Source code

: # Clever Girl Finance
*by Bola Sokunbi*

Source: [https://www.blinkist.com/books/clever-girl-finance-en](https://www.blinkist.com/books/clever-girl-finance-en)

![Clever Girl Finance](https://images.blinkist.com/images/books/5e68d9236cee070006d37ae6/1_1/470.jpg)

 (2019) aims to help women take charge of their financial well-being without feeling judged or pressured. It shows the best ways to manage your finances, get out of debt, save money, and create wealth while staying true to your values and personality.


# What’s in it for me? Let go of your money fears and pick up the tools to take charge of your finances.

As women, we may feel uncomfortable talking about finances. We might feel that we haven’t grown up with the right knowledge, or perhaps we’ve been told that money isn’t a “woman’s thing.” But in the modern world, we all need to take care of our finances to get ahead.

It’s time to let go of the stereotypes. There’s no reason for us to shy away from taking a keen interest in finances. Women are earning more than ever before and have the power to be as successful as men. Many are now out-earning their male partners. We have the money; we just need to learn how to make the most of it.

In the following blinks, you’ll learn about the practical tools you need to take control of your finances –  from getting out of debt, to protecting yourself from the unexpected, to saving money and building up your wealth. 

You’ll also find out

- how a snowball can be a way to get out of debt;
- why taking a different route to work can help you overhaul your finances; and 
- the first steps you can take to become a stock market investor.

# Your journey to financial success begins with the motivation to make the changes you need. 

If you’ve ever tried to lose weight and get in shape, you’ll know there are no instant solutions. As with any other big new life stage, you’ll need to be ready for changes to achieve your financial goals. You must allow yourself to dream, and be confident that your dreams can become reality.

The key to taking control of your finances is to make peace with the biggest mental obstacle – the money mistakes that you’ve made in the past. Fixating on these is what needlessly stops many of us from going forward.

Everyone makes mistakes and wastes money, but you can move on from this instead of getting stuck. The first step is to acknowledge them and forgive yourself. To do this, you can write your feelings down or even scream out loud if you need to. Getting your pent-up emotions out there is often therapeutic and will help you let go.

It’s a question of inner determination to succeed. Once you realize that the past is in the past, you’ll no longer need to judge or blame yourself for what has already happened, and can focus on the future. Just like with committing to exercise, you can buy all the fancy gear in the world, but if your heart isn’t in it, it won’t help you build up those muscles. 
----
**To-do item**
Each line holding the word "debt" must be pulled from the records.

**Answer section**
 (2019) aims to help women take charge of their financial well-being without feeling judged or pressured. It shows the best ways to manage your finances, get out of debt, save money, and create wealth while staying true to your values and personality.
In the following blinks, you’ll learn about the practical tools you need to take control of your finances –  from getting out of debt, to protecting yourself from the unexpected, to saving money and building up your wealth. 
- how a snowball can be a way to get out of debt;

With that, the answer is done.